Traduction de l’article de Tobias Leeneart, publié le 2 mai 2018 sur son blog The Vegan Strategist, sous le titre Collaborating to change the world’s diet – a report fril the 50by40 Corporate Outreach Summit in Berlin.

Le 50by40 Corporate Outreach Summit, organisé par ProVeg International et la Humane Society of the US, a eu lieu du 27 au 29 avril 2018 à Berlin. Je considère qu’il s’agit d’une étape importante pour le mouvement végane. Dans ce billet, je vais résumer brièvement certaines des choses que j’ai apprises, ou dont je me souviens, ou que je veux simplement partager.


Les participants à cette conférence étaient unis par l’objectif « 50by40 », qui est l’ambition globale de réduire de 50% la production internationale de produits d’origine animale d’ici 2040. Cet objectif est tout à fait conforme (quoique légèrement plus ambitieux par rapport) aux objectifs d’organisations comme Greenpeace, WWF et Compassion in World Farming, qui ont des objectifs similaires. Le sommet a été organisé pour réunir un grand groupe d’organisations du mouvement végane et des droits des animaux, et pour bâtir une alliance internationale afin de collaborer à la réalisation de cet objectif. La devise de la conférence était : « Si vous voulez aller vite, allez-y seul ; si vous voulez aller loin, allez-y ensemble« .

Cette conférence était probablement la conférence la plus internationale sur le véganisme ou les droits des animaux à laquelle j’ai jamais assisté, avec des gens de plus de trente pays différents et de six continents. Les participants étaient pour la plupart des membres du personnel ou des bénévoles importants d’organisations de leurs pays respectifs, avec quelques universitaires dans le tas. Même si les groupes présents provenaient principalement des milieux animaliste et végane (il y avait aussi des organisations environnementales, comme Greenpeace), l’idée serait de créer une plateforme plus large à l’avenir. Il y a un nombre pratiquement illimité d’intervenants qui pourraient appuyer l’objectif de réduction de 50 % d’ici 2040, y compris les organismes de santé et d’environnement, les entreprises et les gouvernements.

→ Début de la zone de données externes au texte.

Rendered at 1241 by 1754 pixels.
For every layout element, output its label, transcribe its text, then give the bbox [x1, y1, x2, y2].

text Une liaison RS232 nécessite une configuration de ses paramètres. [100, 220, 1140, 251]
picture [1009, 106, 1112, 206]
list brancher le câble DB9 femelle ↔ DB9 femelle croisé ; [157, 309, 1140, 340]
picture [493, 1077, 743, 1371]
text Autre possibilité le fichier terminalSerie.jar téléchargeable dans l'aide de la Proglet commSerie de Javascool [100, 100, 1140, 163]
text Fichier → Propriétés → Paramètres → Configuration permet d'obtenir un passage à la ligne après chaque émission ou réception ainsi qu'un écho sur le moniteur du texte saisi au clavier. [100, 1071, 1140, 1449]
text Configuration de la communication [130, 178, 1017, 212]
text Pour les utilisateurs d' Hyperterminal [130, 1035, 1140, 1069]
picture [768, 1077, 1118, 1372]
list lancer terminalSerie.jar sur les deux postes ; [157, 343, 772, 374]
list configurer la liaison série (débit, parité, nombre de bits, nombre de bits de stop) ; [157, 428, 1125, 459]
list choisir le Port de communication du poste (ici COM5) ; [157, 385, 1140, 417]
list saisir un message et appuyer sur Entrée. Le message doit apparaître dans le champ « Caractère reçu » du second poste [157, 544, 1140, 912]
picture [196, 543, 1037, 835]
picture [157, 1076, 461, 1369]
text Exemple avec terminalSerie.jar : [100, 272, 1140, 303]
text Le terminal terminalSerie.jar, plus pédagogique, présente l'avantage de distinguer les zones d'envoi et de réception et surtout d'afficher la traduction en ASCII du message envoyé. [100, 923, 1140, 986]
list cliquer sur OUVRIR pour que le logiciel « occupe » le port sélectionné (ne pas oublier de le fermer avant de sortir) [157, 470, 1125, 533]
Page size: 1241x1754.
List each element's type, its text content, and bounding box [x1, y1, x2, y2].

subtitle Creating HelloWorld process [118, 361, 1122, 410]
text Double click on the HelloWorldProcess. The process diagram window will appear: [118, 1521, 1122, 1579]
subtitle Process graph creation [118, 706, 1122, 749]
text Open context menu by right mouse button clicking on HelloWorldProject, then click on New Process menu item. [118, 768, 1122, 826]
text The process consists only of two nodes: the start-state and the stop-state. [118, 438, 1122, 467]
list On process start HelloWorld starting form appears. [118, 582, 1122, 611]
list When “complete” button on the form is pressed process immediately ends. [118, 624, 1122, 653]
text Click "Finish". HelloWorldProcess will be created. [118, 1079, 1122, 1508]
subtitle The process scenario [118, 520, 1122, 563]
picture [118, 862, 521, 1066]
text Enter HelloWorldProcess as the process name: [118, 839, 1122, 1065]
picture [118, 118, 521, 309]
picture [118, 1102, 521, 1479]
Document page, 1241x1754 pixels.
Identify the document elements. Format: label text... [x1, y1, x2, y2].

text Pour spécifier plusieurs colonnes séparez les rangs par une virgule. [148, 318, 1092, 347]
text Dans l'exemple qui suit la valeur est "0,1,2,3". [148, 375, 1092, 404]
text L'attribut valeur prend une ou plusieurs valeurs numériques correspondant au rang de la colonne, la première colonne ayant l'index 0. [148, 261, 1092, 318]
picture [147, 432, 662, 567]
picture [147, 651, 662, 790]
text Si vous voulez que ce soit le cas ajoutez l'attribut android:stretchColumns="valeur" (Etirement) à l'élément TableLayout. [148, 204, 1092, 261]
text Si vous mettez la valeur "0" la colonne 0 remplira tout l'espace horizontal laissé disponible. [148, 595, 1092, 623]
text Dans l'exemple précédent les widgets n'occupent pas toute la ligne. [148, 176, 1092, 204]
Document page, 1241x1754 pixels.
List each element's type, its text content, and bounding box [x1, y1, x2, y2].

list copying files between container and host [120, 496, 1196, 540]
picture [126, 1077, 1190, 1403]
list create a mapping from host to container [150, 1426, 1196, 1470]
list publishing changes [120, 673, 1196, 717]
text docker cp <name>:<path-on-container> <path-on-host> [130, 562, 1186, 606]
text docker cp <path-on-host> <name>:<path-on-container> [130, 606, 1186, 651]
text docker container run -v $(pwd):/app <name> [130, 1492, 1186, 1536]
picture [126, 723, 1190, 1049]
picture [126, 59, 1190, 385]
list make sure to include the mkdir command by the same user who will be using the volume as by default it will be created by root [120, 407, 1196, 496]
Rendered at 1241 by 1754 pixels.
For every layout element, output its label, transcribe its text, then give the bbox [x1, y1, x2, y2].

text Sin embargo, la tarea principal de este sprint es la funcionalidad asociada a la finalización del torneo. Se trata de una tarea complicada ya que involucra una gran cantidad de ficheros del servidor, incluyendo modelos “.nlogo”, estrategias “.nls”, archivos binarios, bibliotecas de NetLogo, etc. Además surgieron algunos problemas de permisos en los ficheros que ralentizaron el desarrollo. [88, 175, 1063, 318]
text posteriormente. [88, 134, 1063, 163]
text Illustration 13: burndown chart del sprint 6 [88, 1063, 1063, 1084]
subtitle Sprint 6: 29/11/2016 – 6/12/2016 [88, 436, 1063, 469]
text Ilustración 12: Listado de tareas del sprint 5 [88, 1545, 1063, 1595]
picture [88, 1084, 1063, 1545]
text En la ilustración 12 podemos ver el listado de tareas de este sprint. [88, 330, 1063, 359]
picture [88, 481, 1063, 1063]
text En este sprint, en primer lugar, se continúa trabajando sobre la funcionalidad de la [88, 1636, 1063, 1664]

Pour moi, cette conférence était à bien des égards un témoignage de notre croissance et de notre maturation en tant que mouvement. Les gens qui étaient là, et le contenu de nos discussions, ont témoigné d’un professionnalisme croissant, d’un accent sur l’impact institutionnel, du développement de nos compétences et de notre expertise, et même d’une conscience croissante de la nécessité de nous tourner vers l’intérieur et de maîtriser nos propres démons intérieurs (j’y reviendrai).

J’ai commencé mon propre exposé en racontant à l’auditoire un incident survenu lors d’une conférence végétarienne dans les années 80 (je crois), où les délégués végétariens sont tombés malades en mangeant des haricots insuffisamment cuits et ont dû être transportés à l’hôpital. Cette petite anecdote avait pour but de montrer le chemin parcouru. Il fut un temps où nous ne pouvions même pas cuisiner correctement à nos propres fêtes, et maintenant certains d’entre nous montrent le chemin aux Sodexos, Compas et Aramark de ce monde ! Ce qui m’amène à….

La restauration

Cette conférence portait en effet sur le changement institutionnel, sur le fait de faire des choses qui ont un grand impact en s’adressant aux bonnes personnes. Kristie Middleton et Ken Botts, tous deux de la HSUS, en ont donné des exemples très impressionnants. Le programme Forward Food de la HSUS a déjà formé 4 000 professionnels de la cuisine, y compris dans certaines des écoles les plus prestigieuses. Le programme a permis de passer de 350 millions de repas d’origine animale à des repas d’origine végétale, ce qui a permis de sauver plus de 140 millions d’animaux.

Ken Botts est responsable de la première cafétéria entièrement végane aux États-Unis (peut-être dans le monde), dans un lieu qui n’est autre que l’Université du Nord du Texas ! Fort de ce succès, la HSUS travaille maintenant avec Aramark et Compass, et collaborera bientôt avec Sodexo. Cette collaboration et cette formation ne se déroulent pas seulement aux États-Unis ; la HSUS met en relation ses contacts américains chez chacun de ces traiteurs avec des employés clés de ces entreprises dans d’autres pays. Le programme est passé des États-Unis à l’international en une seule année. Ken Botts savait que le fait d’avoir une réussite locale leur permettrait de remonter la chaîne.

Du Portugal et de Nuno Alvim est venu un autre grand exemple de changement institutionnel. La Société végétarienne portugaise a réussi à faire pression en faveur d’une loi qui rend l’option végétalienne obligatoire dans toutes les cafétérias publiques. À l’heure actuelle, quatorze pour cent des repas consommés dans les hôpitaux, par exemple, sont d’origine végétale.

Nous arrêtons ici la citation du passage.